Every line in the entries where "tail" is found should be copied.
[Opening Records supplied section]
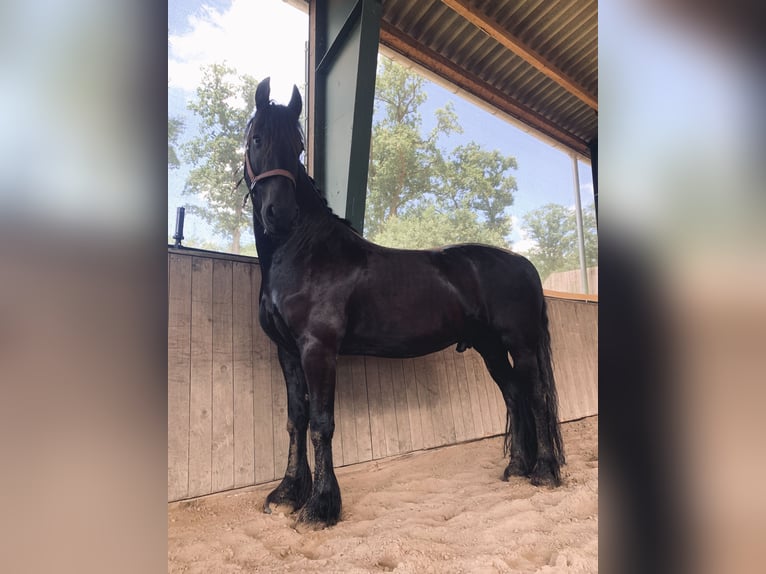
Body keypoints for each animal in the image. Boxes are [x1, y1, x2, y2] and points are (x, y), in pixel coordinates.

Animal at [242, 77, 564, 527]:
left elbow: (321, 423)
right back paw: (517, 468)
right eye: (257, 138)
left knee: (535, 397)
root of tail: (524, 263)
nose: (280, 213)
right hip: (490, 348)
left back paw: (546, 472)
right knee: (515, 396)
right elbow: (296, 421)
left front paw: (321, 506)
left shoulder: (317, 350)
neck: (304, 252)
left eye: (298, 145)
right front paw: (288, 494)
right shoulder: (287, 352)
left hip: (521, 343)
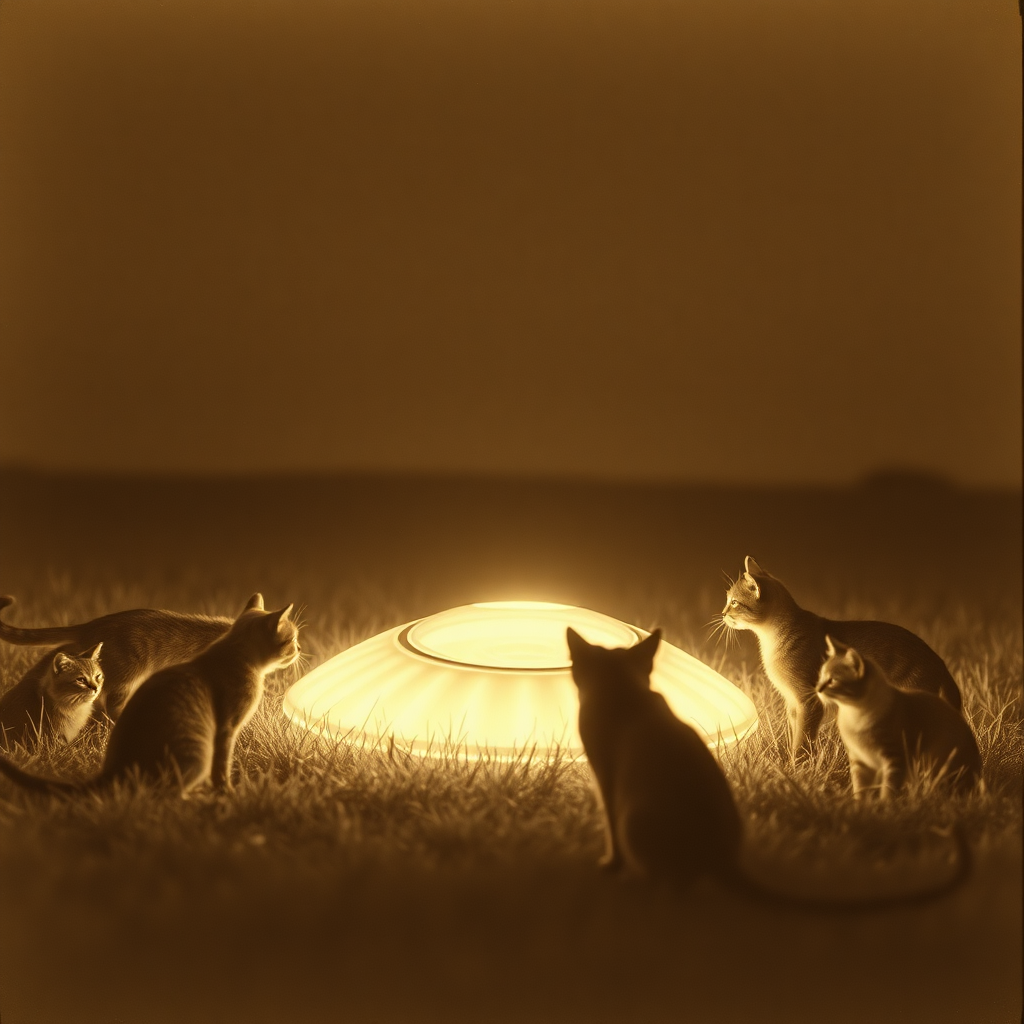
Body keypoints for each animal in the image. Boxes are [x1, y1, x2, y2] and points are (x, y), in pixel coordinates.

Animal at [716, 552, 962, 761]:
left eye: (734, 602)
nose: (723, 613)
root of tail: (938, 661)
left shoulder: (809, 701)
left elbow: (802, 741)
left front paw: (797, 768)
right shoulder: (794, 703)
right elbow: (795, 735)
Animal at [815, 634, 983, 794]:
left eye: (833, 680)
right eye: (821, 675)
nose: (816, 689)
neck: (854, 714)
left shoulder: (895, 756)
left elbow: (888, 787)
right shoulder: (859, 760)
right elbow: (860, 787)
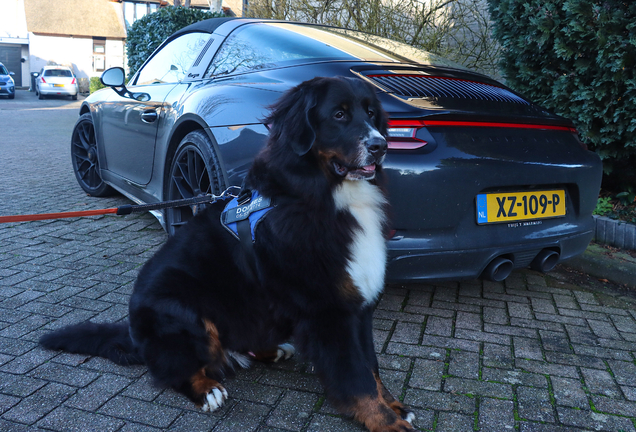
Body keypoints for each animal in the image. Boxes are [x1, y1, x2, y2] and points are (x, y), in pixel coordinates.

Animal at [41, 77, 418, 432]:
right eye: (339, 115)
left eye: (371, 114)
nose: (380, 146)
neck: (322, 196)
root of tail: (135, 335)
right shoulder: (329, 310)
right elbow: (358, 378)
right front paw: (387, 420)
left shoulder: (357, 302)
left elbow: (372, 368)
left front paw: (395, 406)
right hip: (182, 307)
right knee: (172, 370)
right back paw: (207, 389)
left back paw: (272, 349)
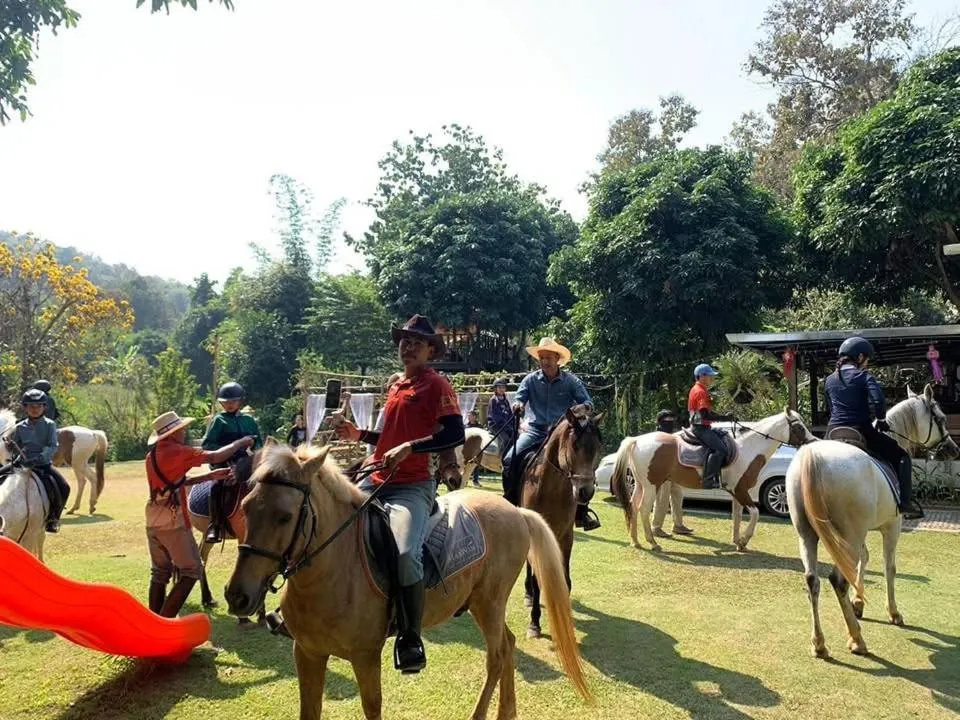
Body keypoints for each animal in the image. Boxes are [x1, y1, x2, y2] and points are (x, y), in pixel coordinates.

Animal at [225, 440, 590, 720]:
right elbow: (308, 710)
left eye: (285, 517)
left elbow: (372, 707)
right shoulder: (307, 653)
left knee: (497, 655)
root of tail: (517, 512)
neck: (332, 571)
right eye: (246, 507)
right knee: (509, 645)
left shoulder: (365, 656)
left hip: (490, 603)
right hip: (484, 605)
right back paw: (506, 712)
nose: (236, 596)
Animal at [520, 405, 605, 640]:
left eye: (597, 447)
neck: (551, 489)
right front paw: (534, 623)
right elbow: (538, 582)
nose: (585, 492)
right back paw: (528, 595)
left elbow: (565, 581)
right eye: (574, 445)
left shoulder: (566, 536)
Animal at [611, 410, 814, 552]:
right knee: (644, 510)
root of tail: (637, 440)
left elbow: (737, 516)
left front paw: (738, 542)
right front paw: (744, 540)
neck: (748, 449)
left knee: (632, 506)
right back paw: (652, 543)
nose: (812, 442)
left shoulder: (736, 492)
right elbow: (755, 514)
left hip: (640, 485)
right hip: (652, 486)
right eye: (799, 427)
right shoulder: (741, 490)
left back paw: (636, 541)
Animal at [787, 384, 959, 659]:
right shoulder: (892, 526)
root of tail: (815, 456)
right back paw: (857, 639)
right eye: (941, 419)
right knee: (837, 580)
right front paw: (894, 613)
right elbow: (889, 567)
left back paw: (819, 644)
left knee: (812, 580)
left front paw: (858, 603)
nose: (953, 449)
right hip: (849, 535)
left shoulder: (862, 533)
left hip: (809, 535)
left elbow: (864, 559)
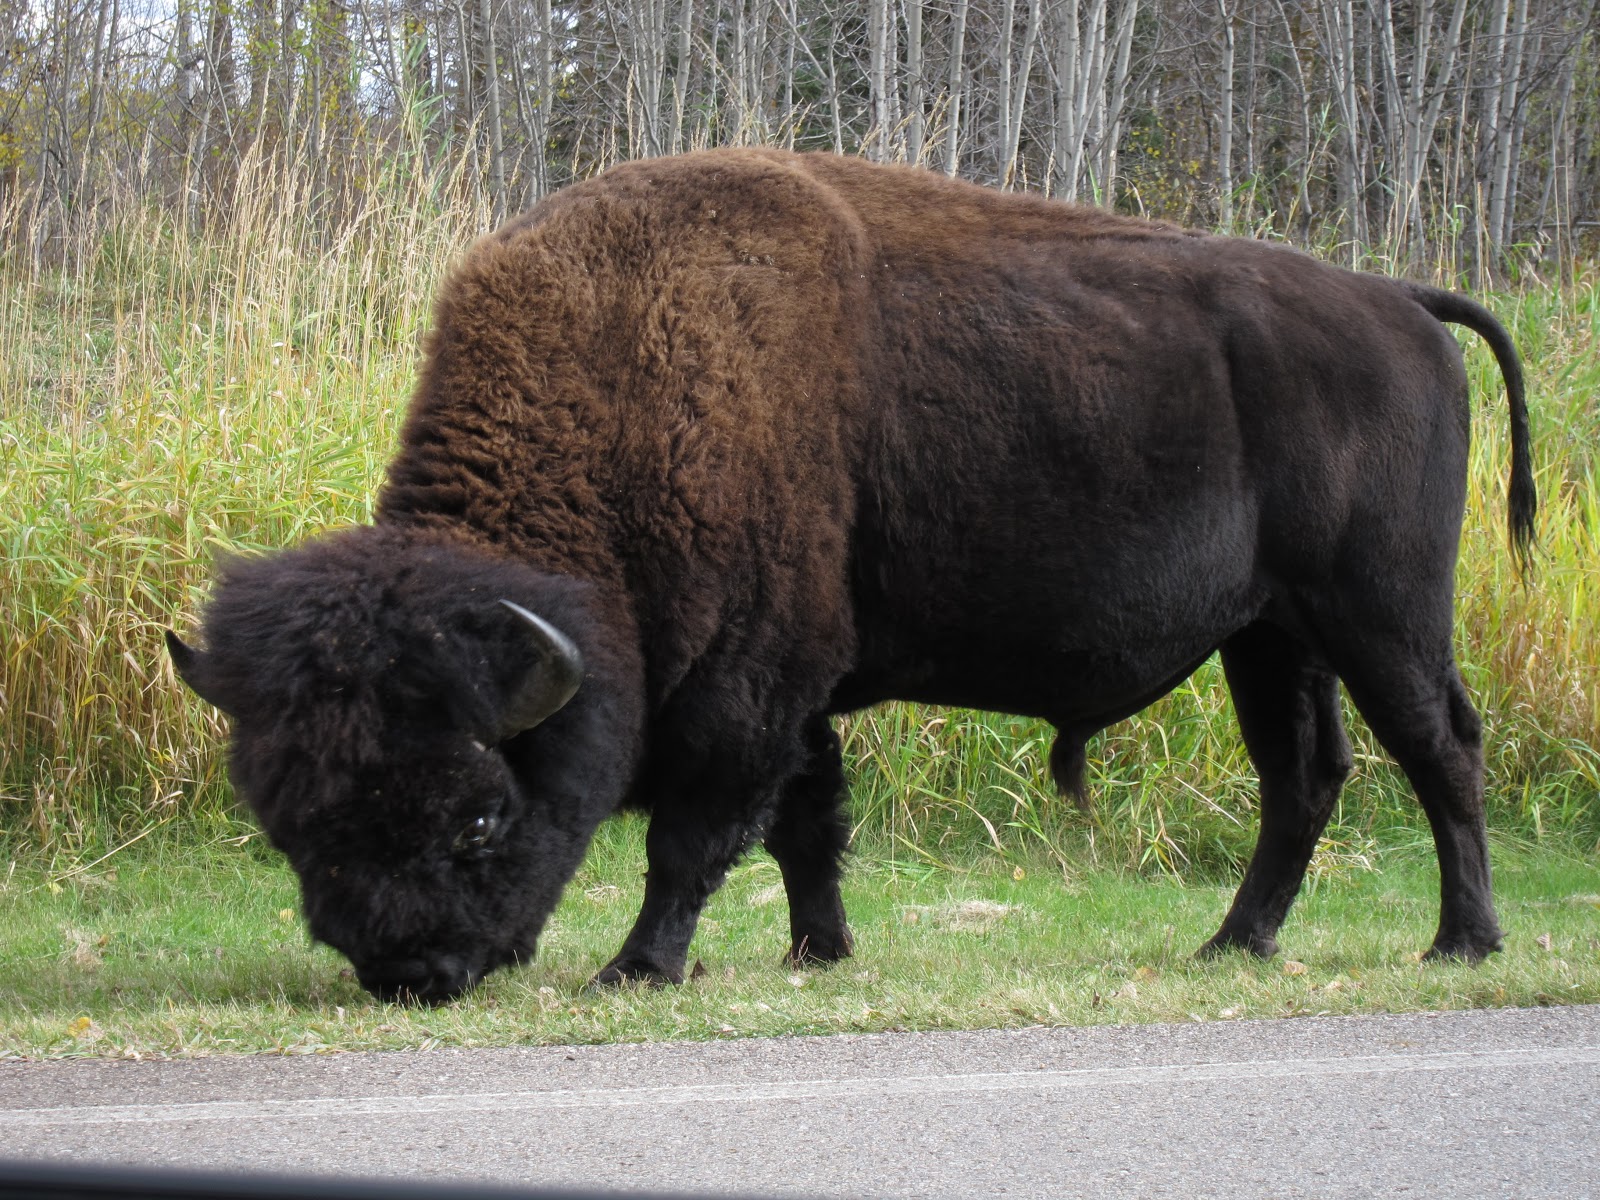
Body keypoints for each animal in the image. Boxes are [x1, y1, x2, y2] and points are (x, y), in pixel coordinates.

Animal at [168, 148, 1535, 1002]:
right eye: (289, 821)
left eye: (478, 815)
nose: (409, 974)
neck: (629, 389)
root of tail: (1396, 302)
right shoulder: (803, 686)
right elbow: (806, 824)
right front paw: (816, 954)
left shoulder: (750, 684)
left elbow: (700, 833)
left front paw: (637, 967)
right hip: (1270, 635)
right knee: (1302, 777)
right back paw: (1230, 946)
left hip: (1380, 615)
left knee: (1438, 750)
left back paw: (1460, 946)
[Closing Records supplied section]
→ **Answer area**:
root of tail: (524, 263)
root of tail: (938, 661)
root of tail: (135, 335)
root of tail: (517, 512)
root of tail: (637, 440)
root of tail: (815, 456)
root of tail: (1396, 302)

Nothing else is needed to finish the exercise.